On Sat, Oct 09, 2010 at 06:36:55PM +0200, merlyn wrote:
> Hi all,
> 
> I'm facing really weird behavior of simple C program
> running under OpenBSD (4.7 and CURRENT).
> 
> The code follows. The output also. The file to test the program with
> is also inline attached.
> 
> The decomp procedure reads input, writes it to the stdout. All 4-chars
> preceeded by number are printer number times (e.g. 4abcd ->
> abcdabcdabcdabcd).
> 
> ./a.c < test_file.txt
> should have output
> aaaaa bb
> ccccccccccc      dddd
> 
> however it sometimes ( 1 from 3 tryies, sometimes 1 from 20 or even 1
> from 40)
> 
> looks like
> aaaaa bb
> ccccccccccccccccccccccccccccccccccccccccccccccccccccccccccccccccccccccccccccc
> cccccccccccccccccccccccccccccccccccccc
> dddd
> 
> 
> I've tryied this code with OpenBSD 4.7, OpenBSD CURRENT, CentOS Linux,
> FreeBSD 8.0 (all i386 arch), but the problem occurs only at OpenBSD (both
> versions).
> 
> Does anyone know please where could be the problem? Because I have
> really no idea.
> 
> Thanks a lot,
> Milan Bartos
> 
> 
> 
> ---- CODE ---
> 
> #include <stdio.h>
> #include <stdlib.h>
> 
> void decomp(unsigned int N){
>       char *pole;
>       pole=malloc( sizeof(char) * N );
>     char character;
>     int i,j;
>     int counter;
>     while( (character = getchar()) != EOF){

getchar() returns 'int' not 'char'. isdigit() and putchar() take
'int' not 'char'.

>         if( isdigit(character) ){
>             counter=atoi(&character);

atoi() takes a pointer to a string, not a pointer to a single
characer. Results will depend on the 'random' stack garbage in the
following variables i and j. Or possibly the random stack garbage
of any alignment gaps on the stack. 'int i = 0, j;' may make it
work predictably but is the wrong answer.

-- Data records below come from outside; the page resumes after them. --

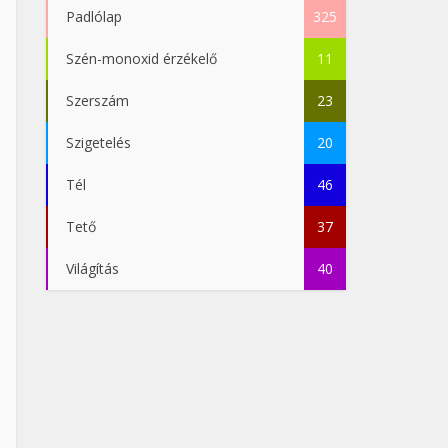
Padlólap
325
Szén-monoxid érzékelő
11
Szerszám
23
Szigetelés
20
Tél
46
Tető
37
Világítás
40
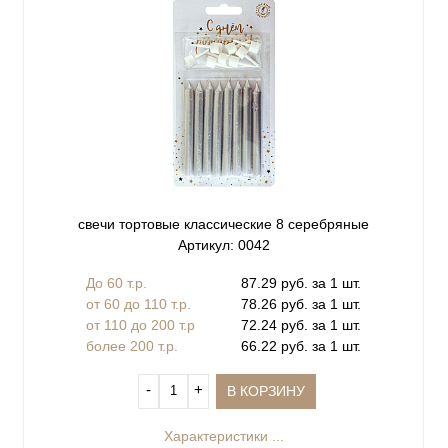
свечи тортовые классические 8 серебряные
Артикул: 0042
До 60 т.р.
87.29 руб. за 1 шт.
от 60 до 110 т.р.
78.26 руб. за 1 шт.
от 110 до 200 т.р
72.24 руб. за 1 шт.
более 200 т.р.
66.22 руб. за 1 шт.
‐
+
В КОРЗИНУ
Характеристики ...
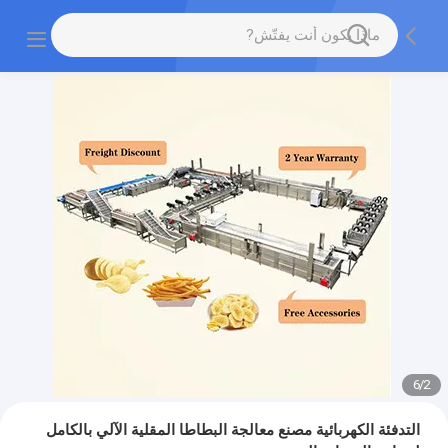
6
/
2
التدفئة الكهربائية مصنع معالجة البطاطا المقلية الآلي بالكامل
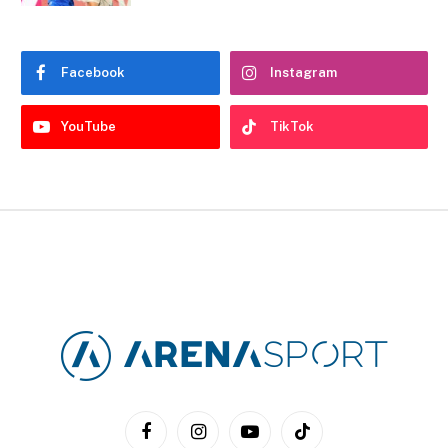
Facebook
Instagram
YouTube
TikTok
Facebook
Instagram
YouTube
TikTok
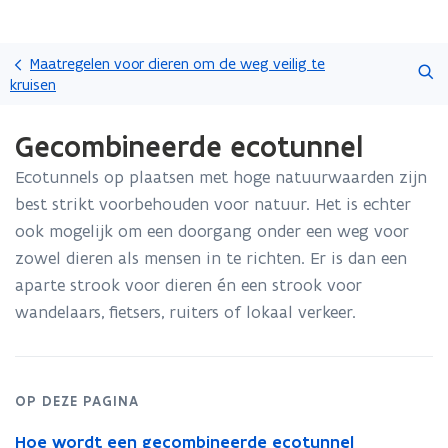
Overslaan
Zoeken
en
Maatregelen voor dieren om de weg veilig te
naar
kruisen
de
Gedaan
inhoud
Gecombineerde ecotunnel
met
gaan
laden.
Ecotunnels op plaatsen met hoge natuurwaarden zijn
U
bevindt
best strikt voorbehouden voor natuur. Het is echter
zich
ook mogelijk om een doorgang onder een weg voor
op:
zowel dieren als mensen in te richten. Er is dan een
Gecombineerde
aparte strook voor dieren én een strook voor
ecotunnel
wandelaars, fietsers, ruiters of lokaal verkeer.
OP DEZE PAGINA
Hoe wordt een gecombineerde ecotunnel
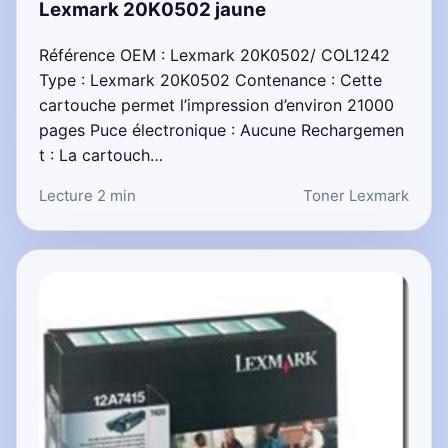
Lexmark 20K0502 jaune
Référence OEM : Lexmark 20K0502/ COL1242
Type : Lexmark 20K0502 Contenance : Cette
cartouche permet l’impression d’environ 21000
pages Puce électronique : Aucune Rechargemen
t : La cartouch…
Lecture 2 min
Toner Lexmark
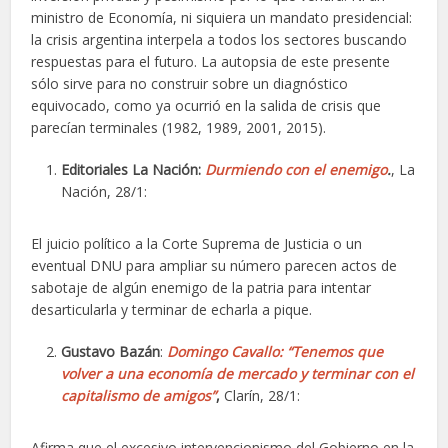
ministro de Economía, ni siquiera un mandato presidencial:
la crisis argentina interpela a todos los sectores buscando
respuestas para el futuro. La autopsia de este presente
sólo sirve para no construir sobre un diagnóstico
equivocado, como ya ocurrió en la salida de crisis que
parecían terminales (1982, 1989, 2001, 2015).
Editoriales La Nación:
Durmiendo con el enemigo
.
, La
Nación, 28/1:
El juicio político a la Corte Suprema de Justicia o un
eventual DNU para ampliar su número parecen actos de
sabotaje de algún enemigo de la patria para intentar
desarticularla y terminar de echarla a pique.
Gustavo Bazán
:
Domingo Cavallo: “Tenemos que
volver a una economía de mercado y terminar con el
capitalismo de amigos”
,
Clarín, 28/1:
Afirma que el excesivo intervencionismo del Gobierno en la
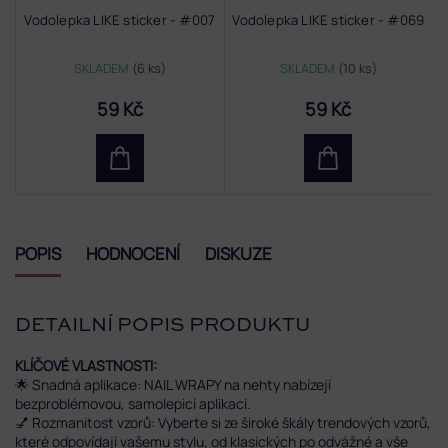
Vodolepka LIKE sticker - #007
Vodolepka LIKE sticker - #069
SKLADEM
(6 ks)
SKLADEM
(10 ks)
59 Kč
59 Kč
POPIS
HODNOCENÍ
DISKUZE
DETAILNÍ POPIS PRODUKTU
KLÍČOVÉ VLASTNOSTI:
🌟
Snadná aplikace: NAIL WRAPY na nehty nabízejí
bezproblémovou, samolepicí aplikaci.
💅
Rozmanitost vzorů: Vyberte si ze široké škály trendových vzorů,
které odpovídají vašemu stylu, od klasických po odvážné a vše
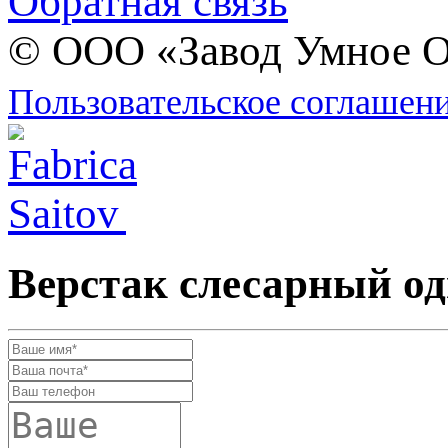
Обратная связь
© ООО «Завод Умное О
Пользовательское соглашен
Верстак слесарный о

>                       for( i=0 ; i < N ; i++){
>                               pole[i]=getchar();
>                       }

Checking for EOF here is probably a good idea. Never trust input. :-).

>                       for( i=0 ; i < counter ; i++){
>                               for( j=0 ; j < N ; j++){
>                                       putchar(pole[j]);
>                               }
>                       }
> 
>         }
>         else {
>             putchar(character);

putchar() can fail, so checking that for EOF is also good, paranoid practice.